(Dataset entries)
+++
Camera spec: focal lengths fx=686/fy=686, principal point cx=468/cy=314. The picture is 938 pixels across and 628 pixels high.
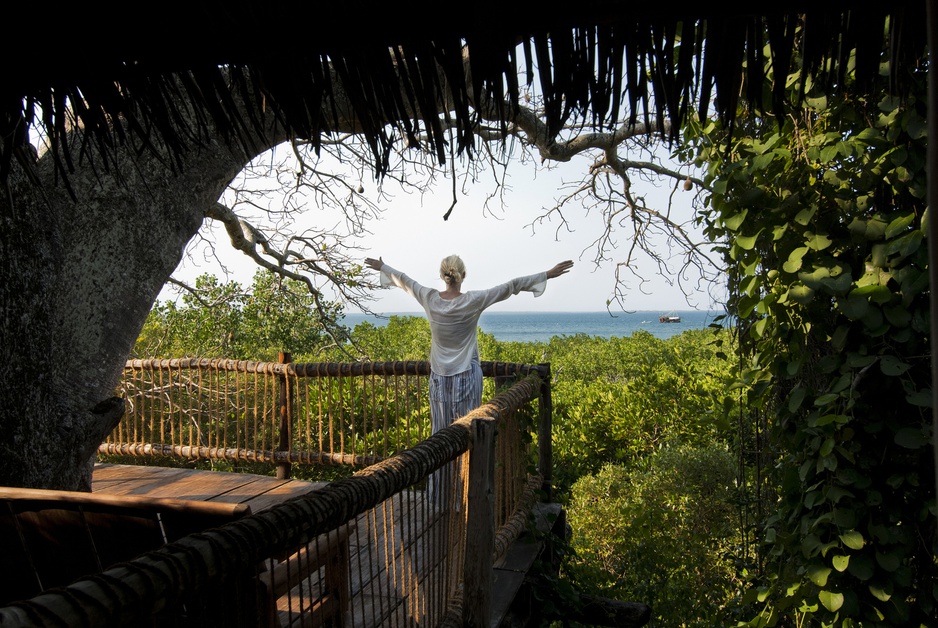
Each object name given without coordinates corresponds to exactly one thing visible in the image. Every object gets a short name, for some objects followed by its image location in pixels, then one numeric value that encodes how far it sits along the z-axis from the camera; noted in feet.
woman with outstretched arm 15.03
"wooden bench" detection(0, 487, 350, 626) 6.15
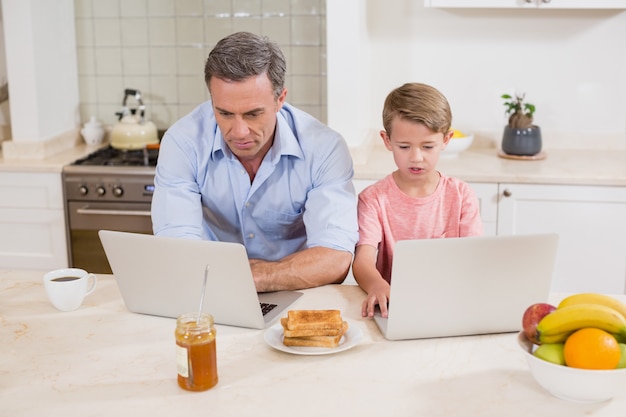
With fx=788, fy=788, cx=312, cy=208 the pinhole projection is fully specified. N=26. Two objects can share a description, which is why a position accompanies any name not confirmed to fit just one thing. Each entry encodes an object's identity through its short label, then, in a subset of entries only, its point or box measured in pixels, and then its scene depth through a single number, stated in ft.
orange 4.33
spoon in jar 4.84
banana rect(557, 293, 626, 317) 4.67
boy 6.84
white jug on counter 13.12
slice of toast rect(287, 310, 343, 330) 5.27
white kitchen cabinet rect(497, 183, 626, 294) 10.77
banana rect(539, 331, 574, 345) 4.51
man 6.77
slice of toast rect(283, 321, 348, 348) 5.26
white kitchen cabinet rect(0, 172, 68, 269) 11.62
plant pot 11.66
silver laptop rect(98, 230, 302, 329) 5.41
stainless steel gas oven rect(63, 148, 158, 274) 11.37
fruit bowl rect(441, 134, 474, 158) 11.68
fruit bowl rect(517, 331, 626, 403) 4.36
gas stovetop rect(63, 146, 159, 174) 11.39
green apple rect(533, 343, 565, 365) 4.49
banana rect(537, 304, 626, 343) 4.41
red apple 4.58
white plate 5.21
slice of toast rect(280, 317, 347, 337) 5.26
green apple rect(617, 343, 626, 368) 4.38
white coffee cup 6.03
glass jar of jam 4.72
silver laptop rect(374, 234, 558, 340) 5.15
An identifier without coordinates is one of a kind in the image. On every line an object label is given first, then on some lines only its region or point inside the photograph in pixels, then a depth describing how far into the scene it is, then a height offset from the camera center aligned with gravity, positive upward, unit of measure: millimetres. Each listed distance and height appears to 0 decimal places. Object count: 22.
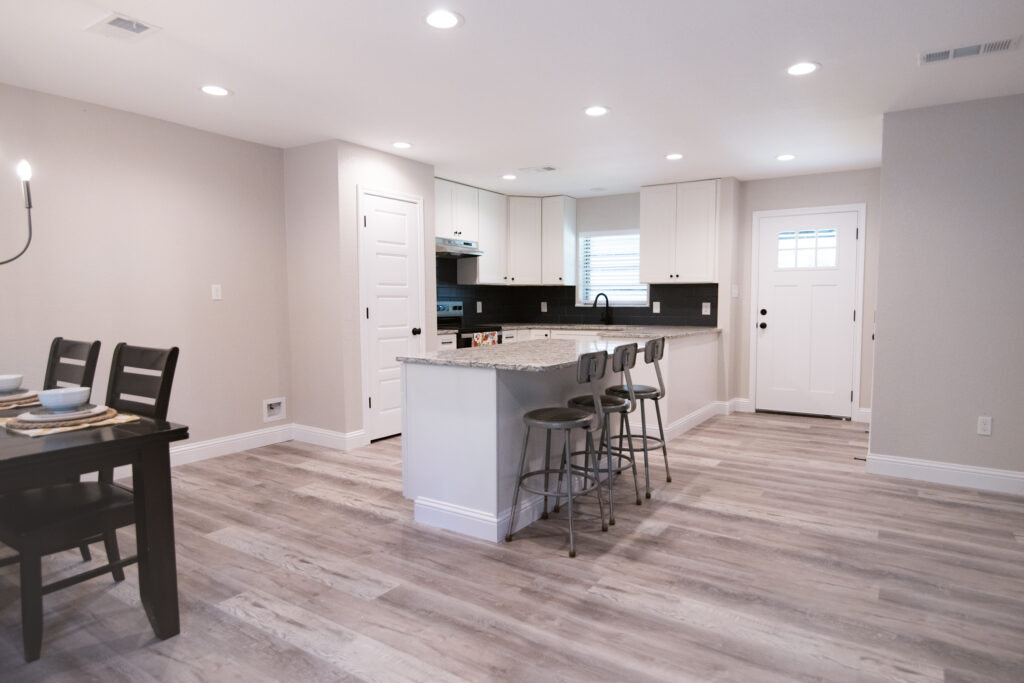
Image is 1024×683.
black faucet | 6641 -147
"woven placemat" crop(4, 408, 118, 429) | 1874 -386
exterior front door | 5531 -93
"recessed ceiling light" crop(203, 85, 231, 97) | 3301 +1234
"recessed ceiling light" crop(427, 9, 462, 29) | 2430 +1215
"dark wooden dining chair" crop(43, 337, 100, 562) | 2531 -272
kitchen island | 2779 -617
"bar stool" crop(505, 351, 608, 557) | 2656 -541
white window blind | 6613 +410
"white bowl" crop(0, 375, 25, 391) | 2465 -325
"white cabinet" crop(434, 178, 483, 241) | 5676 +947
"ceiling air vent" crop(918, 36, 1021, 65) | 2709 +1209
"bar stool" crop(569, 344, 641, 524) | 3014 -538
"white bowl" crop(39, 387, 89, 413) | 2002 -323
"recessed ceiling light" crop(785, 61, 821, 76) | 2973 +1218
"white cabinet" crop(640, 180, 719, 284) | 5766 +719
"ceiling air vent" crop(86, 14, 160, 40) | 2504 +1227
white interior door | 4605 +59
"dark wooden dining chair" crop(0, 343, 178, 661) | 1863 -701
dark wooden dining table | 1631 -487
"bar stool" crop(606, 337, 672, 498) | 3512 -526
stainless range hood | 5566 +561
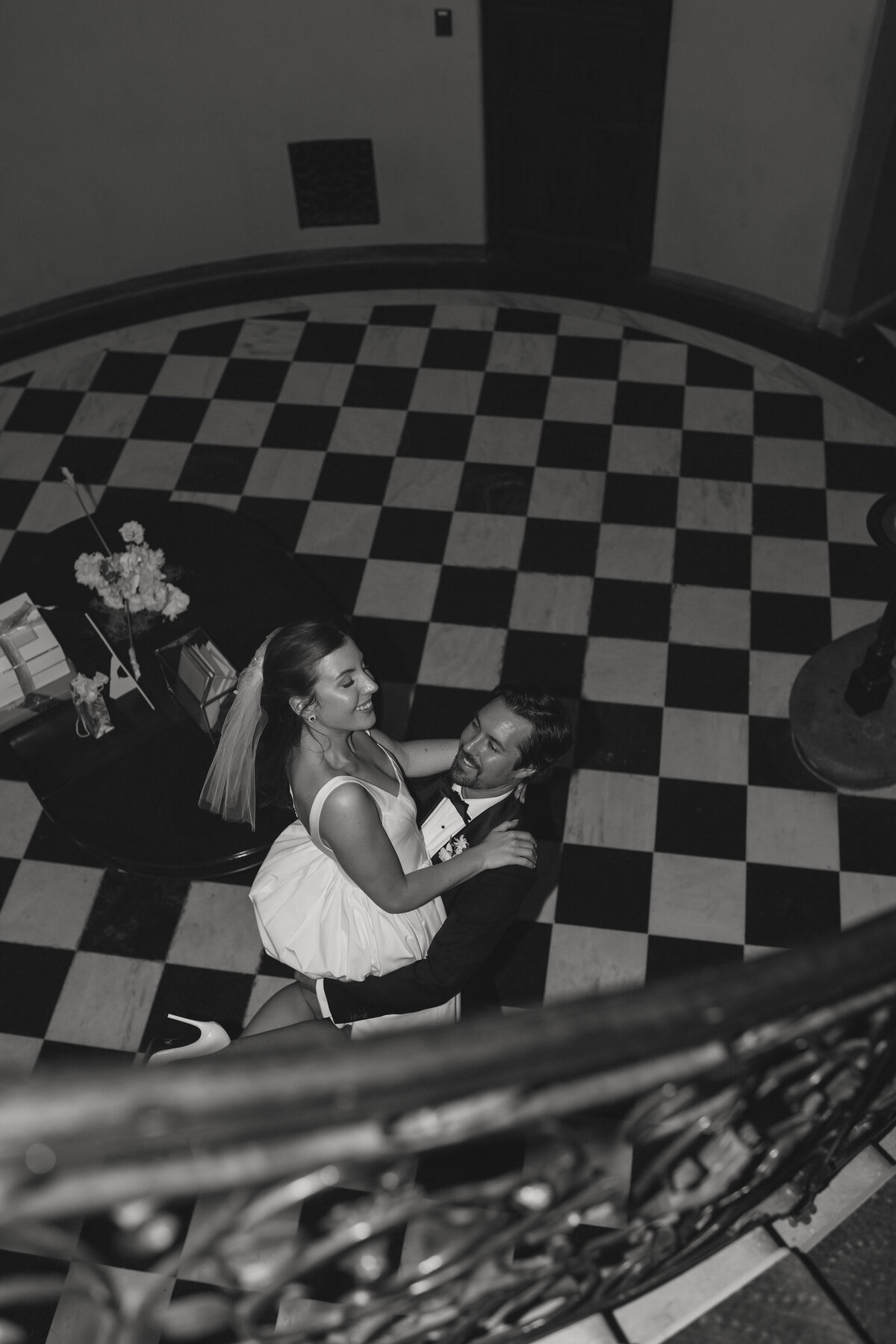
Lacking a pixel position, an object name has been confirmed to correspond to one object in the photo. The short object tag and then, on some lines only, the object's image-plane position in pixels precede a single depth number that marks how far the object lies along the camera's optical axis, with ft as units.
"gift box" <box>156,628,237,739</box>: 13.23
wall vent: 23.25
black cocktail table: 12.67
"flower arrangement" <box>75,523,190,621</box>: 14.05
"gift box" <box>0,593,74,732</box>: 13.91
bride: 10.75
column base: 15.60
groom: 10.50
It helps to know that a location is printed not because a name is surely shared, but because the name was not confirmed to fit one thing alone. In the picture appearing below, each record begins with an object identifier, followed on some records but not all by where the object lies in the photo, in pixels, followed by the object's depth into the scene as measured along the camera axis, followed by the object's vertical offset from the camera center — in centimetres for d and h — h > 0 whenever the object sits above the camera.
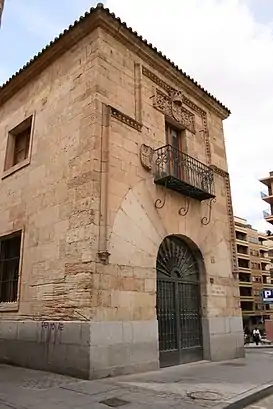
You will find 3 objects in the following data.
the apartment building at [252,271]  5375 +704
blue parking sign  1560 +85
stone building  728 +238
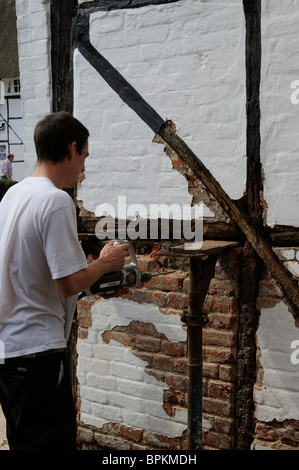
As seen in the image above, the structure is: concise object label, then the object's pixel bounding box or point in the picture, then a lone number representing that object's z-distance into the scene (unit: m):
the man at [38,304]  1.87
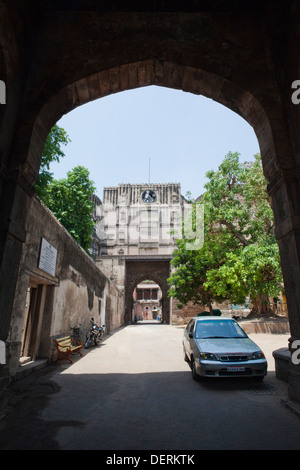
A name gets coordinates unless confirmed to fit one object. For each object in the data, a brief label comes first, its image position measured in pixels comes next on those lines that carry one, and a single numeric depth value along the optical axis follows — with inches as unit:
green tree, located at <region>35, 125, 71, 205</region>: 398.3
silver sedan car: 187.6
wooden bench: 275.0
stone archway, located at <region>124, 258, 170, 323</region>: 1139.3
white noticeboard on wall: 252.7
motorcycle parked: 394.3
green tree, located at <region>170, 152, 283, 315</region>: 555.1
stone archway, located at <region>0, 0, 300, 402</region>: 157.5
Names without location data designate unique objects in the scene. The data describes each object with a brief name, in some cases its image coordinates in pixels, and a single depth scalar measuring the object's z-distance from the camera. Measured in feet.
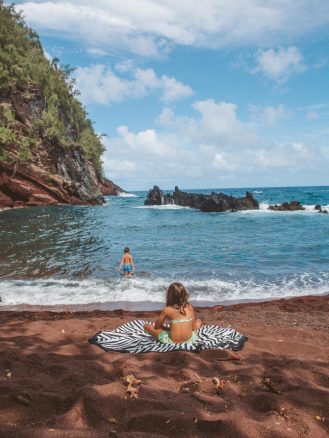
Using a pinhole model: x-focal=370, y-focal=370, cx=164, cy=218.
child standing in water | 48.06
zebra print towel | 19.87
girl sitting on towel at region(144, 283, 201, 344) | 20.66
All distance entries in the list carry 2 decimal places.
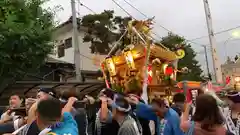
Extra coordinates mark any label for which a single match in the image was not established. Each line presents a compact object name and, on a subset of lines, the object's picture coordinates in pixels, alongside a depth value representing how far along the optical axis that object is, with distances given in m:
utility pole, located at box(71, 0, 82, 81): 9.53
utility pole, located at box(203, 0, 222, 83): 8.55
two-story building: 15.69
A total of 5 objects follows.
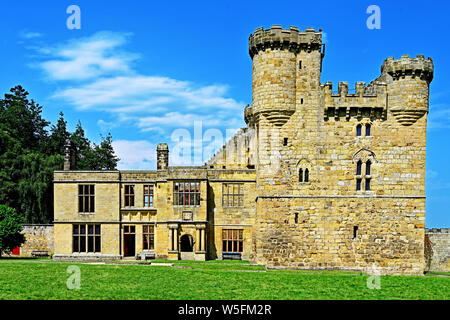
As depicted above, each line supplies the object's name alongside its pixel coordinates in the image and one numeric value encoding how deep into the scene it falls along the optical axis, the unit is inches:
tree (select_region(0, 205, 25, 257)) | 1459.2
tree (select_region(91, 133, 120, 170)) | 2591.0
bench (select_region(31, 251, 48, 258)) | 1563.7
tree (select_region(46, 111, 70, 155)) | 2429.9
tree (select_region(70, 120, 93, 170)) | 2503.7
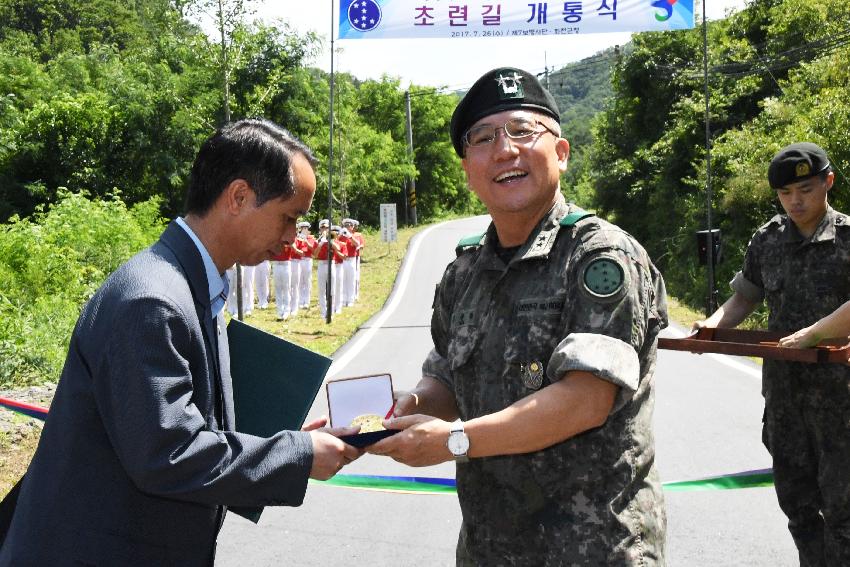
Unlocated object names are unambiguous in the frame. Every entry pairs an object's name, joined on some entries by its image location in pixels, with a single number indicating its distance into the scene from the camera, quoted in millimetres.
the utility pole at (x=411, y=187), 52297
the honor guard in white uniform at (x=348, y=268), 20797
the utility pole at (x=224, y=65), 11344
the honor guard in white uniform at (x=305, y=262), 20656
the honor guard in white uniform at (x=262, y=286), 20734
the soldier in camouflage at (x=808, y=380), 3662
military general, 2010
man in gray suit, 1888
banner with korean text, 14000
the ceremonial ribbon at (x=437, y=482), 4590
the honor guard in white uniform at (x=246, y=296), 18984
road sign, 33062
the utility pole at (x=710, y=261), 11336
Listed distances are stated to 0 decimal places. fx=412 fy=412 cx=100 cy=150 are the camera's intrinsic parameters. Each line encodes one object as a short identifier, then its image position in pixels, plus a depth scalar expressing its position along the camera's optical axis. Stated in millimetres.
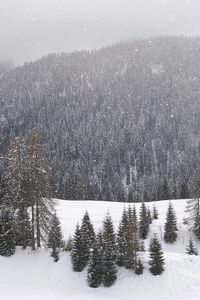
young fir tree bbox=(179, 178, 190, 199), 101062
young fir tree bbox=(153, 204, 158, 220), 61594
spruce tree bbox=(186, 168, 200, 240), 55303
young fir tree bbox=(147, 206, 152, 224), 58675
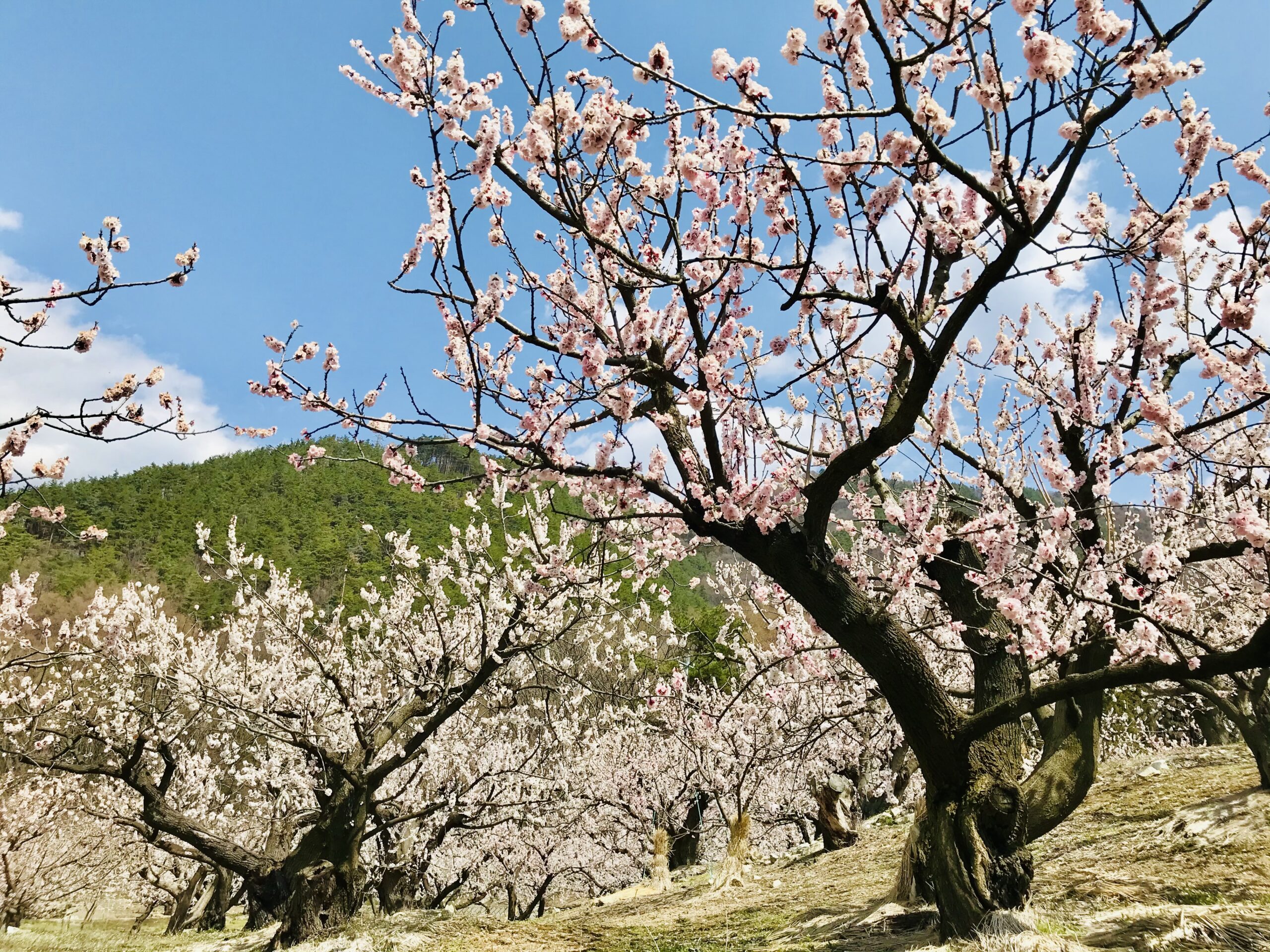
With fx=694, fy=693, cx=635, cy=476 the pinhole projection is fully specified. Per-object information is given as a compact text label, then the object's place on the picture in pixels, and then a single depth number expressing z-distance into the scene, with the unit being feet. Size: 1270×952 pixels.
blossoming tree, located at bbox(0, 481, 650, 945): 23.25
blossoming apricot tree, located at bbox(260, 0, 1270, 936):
+++
Activity ->
Given the records above, return the lines starting at the one that holds "As depicted above, each" and ending at the one that holds "With fx=694, fy=693, cx=635, cy=476", exactly, and nothing besides; leave every picture out.

Answer below ->
As depicted above, each line supplies the object's name alongside its pixel coordinates in the image and one numeric value encoding how deep into the scene it falls along the optical axis, the unit is inches:
tree (select_region(0, 205, 25, 257)) | 1459.2
tree (select_region(91, 133, 120, 170)) | 2591.0
bench (select_region(31, 251, 48, 258)) | 1563.7
tree (select_region(46, 111, 70, 155)) | 2429.9
tree (select_region(70, 120, 93, 170)) | 2503.7
Unlocated object names are unambiguous in the frame. Every entry pairs an object's name, joined on some entries by its image location in pixels, with a single number indicating its distance into the scene from the camera, quoted in millimetres.
the utility pole at (x=411, y=187), 52297
the honor guard in white uniform at (x=348, y=268), 20797
the utility pole at (x=224, y=65), 11344
the honor guard in white uniform at (x=305, y=262), 20656
the honor guard in white uniform at (x=262, y=286), 20734
the soldier in camouflage at (x=808, y=380), 3662
military general, 2010
man in gray suit, 1888
banner with korean text, 14000
the ceremonial ribbon at (x=437, y=482), 4590
the honor guard in white uniform at (x=246, y=296), 18984
road sign, 33062
the utility pole at (x=710, y=261), 11336
Listed distances are stated to 0 decimal places. fx=412 fy=412 cx=100 cy=150 are the camera's intrinsic parameters. Each line encodes one object as a short identifier, then its image position in pixels, plus a depth scalar expressing its position along the camera's optical axis. Stated in millimetres.
young fir tree bbox=(179, 178, 190, 199), 101062
young fir tree bbox=(153, 204, 158, 220), 61594
spruce tree bbox=(186, 168, 200, 240), 55303
young fir tree bbox=(147, 206, 152, 224), 58675
With fx=694, fy=693, cx=635, cy=476 the pinhole projection is fully specified. Per-object information is given as a compact text label, then the object's place on the picture in pixels, and then a single depth number expressing z-distance into the scene, with the unit being feet. Size: 1270×952 pixels.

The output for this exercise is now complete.